- Born: Yemen
- Known for: women right activism
- Awards: BBC 100 Women

= Maeen Al-Obaidi =

Women rights activist and lawyer from Yemen

Maeen Al-Obaidi (معين العبيدي) is a Yemeni lawyer, who acts as a mediator in the city of Taiz in the context of the Yemeni civil war. She was honored as one of the BBC 100 Women in 2022.

==Biography==
Al-Obaidi received a bachelor's degree in law from Taiz University, before going on to receive a diploma in public law from Assiut University in Egypt. Al-Obaidi practiced law in the city of Taiz, until the beginning of the civil war in Yemen in 2014. In this conflict, women suffered from arrests, sexual violence, displacement and forced recruitment of their children. She started working for peace through mediation, with the aim of facilitating prisoner exchanges so that combatants could return to their homes alive or their bodies would be returned to their families.
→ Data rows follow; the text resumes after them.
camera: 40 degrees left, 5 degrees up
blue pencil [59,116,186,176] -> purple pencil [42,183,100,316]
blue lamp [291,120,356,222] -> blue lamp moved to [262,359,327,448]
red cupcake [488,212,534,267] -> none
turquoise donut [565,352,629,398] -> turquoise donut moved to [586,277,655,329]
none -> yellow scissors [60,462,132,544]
Al-Obaidi volunteered with the Yemen Women Union, where she advocated for imprisoned women. She was also the first woman to get promoted to the Lawyers Syndicate Council, where she oversaw the committee on human rights and freedom.

==Recognition==
In 2022 Al-Obaidi was named as one of BBC's 100 Women. She was the only Yemeni woman featured that year in the list.